Nous touchons ici au point le plus faible de la théorie guénonienne sur les origines de la franc-maçonnerie. En effet, la différence majeure entre l’exposé, du reste très elliptique, qu’il en fit en maints endroits et celui, infiniment plus détaillé et informatif, des auteurs anglais, réside surtout dans le fait que pour ces derniers la “transition” désigne un moment de l’histoire maçonnique. Ce passage une fois effectué, et traduisant bien pour eux une réelle continuité avec la maçonnerie opérative, la franc-maçonnerie spéculative lui avait succédé et avait poursuivi son histoire avec la même légitimité.

Pour Guénon, nous l’avons vu, ce passage fut une dégénérescence, mais il affirmait aussitôt que les loges opératives n’avaient en fait pas totalement disparu et mieux encore, ou plus surprenant, il fera assez souvent allusion à des détails précis des “ rituels opératifs”. Or, cette fois, nulle trace d’informations comparables ne se trouve dans les ouvrages qu’on vient de mentionner.

Nous parvenons ainsi à ce qui, aux yeux de Guénon, constituait probablement sa source majeure et surtout la plus précieuse.
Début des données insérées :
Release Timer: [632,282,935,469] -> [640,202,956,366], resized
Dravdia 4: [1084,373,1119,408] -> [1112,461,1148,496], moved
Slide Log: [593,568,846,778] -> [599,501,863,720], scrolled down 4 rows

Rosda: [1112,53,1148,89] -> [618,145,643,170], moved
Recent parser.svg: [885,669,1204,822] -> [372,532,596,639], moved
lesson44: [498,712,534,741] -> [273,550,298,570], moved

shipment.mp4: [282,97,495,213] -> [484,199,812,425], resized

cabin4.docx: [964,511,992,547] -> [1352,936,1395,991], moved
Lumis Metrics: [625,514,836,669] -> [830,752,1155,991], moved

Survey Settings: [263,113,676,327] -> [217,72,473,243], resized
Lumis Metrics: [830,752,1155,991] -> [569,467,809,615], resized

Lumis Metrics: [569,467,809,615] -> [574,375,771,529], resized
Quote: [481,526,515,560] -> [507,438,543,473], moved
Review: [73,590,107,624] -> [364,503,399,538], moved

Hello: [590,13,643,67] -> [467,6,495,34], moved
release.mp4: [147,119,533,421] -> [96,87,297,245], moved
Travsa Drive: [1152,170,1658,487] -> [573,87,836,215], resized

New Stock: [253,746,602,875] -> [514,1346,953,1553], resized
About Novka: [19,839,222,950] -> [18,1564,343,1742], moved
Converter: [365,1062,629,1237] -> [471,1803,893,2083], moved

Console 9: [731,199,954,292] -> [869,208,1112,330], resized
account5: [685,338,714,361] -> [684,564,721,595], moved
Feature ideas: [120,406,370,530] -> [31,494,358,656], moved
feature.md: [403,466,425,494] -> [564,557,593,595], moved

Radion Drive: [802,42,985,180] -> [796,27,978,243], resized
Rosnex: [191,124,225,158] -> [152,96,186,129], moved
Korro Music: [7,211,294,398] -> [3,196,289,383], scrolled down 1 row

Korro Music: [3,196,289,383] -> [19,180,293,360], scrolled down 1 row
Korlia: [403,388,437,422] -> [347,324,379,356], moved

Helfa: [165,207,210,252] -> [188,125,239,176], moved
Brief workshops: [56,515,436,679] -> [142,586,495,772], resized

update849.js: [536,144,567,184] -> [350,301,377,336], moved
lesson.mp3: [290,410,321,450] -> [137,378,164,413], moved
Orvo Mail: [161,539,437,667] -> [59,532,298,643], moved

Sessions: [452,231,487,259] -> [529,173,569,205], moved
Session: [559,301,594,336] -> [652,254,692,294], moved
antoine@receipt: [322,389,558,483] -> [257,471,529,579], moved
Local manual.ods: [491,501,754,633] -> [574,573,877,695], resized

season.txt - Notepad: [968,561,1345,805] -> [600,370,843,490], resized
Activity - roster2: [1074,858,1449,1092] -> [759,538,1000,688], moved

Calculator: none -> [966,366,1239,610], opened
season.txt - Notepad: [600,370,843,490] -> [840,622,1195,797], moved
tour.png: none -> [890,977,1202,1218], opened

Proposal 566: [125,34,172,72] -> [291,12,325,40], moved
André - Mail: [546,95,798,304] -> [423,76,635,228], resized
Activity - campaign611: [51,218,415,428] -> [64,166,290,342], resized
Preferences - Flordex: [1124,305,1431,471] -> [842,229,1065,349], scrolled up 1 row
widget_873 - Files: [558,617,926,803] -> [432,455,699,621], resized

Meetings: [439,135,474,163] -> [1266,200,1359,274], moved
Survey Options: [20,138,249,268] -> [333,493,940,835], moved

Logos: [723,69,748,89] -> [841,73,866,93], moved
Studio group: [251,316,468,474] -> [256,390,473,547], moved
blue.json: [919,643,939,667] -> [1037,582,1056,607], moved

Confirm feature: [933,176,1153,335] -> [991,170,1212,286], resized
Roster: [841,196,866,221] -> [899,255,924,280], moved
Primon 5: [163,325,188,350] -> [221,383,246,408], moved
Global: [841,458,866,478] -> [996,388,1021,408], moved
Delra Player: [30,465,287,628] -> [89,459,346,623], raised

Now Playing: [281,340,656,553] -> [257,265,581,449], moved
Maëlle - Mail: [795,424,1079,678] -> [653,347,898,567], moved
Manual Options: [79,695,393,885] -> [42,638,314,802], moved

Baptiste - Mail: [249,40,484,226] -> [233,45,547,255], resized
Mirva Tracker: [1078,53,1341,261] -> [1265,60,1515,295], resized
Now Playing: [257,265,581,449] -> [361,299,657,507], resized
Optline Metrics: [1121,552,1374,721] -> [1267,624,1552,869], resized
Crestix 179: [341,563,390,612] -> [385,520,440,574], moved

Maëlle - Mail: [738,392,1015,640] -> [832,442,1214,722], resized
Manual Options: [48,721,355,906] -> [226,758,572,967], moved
C’est également le fondement de ce que je nommerai, pour ma part, “l’erreur opérative” de René Guenon. (à suivre)



[1] Très liée, jusqu’à nos jours, à la Loge de recherche Quatuor Coronati 2076, établie à Londres en 1886, cette École historique a introduit à la fin du XIXe siècle, dans le domaine de l’historiographie maçonnique, les mêmes exigences méthodologiques qui, dans le sillage de Fustel de Coulanges, s’imposaient alors en Europe dans toutes le recherches historiques. L’une de ses plus hautes figures, lors de sa fondation, fut Robert F. Gould. C’est dans la revue des AQC que, depuis plus d’un siècle, l’essentiel de ses travaux a été publié.

[2] L’auteur de ces lignes a du reste le privilège de posséder un jeu de ces vénérables – mais répréhensibles –reproductions.